The M1 Processor for Apple. Is it good enough?

The Apple M1 is the first ARM-based system on a chip (SoC) designed by Apple Inc. as a central processing unit (CPU) for its line of Macintosh computer. It was inspired by their ARM A14 chip. To try it, you’re going to have to choose between one of the three new products that feature the chip: the new MacBook Air, the 13-inch MacBook Pro or the Mac Mini. Each comes with two configurations using the M1. The MacBook Pro also still has two Intel configurations on offer, and the Mac Mini has one Intel processor offering.

It is the first personal computer chip built using a 5 nm process. Apple claims that it has the world’s fastest CPU core “in low power silicon” and the world’s best CPU performance per watt.  The M1 has four high-performance ‘Firestorm’ and four energy-efficient ‘Icestorm’ cores. Apple claims the energy-efficient cores use one tenth the power of the high-performance ones.

Four of the M1’s cores are dedicated to high-power performance, while the other 4 are for low-power efficiency. That evens out to a 10W thermal envelope overall, with the low power cores supposedly taking up a tenth of the power needed for the high-power cores. The chip also has a total of 16 billion transistors.

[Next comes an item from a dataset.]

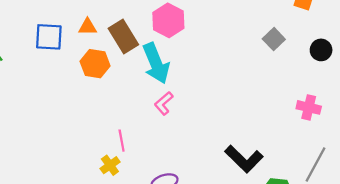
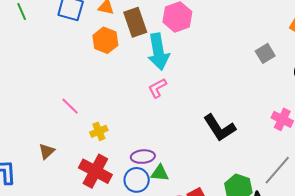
pink line: (122, 141) -> (70, 106), moved, turned -48
black L-shape: (244, 159) -> (220, 128), moved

The M1 system on a chip (SOC) with integrated graphics and onboard memory. The included GPU has 8 cores as well, with 128 total compute units (EUs) and 1024 ALUs, lso contains dedicated neural network hardware in a 16-core Neural Engine, capable of executing 11 trillion operations per second. The “unified memory” replaces the need for separate RAM, meaning that the chip comes with either 8GB or 16GB of LPDDR4X-4266 MHz SDRAM, depending on your device. Other components include an image signal processor (ISP), an NVMe storage controller, Thunderbolt 4 controllers, and a Secure Enclave.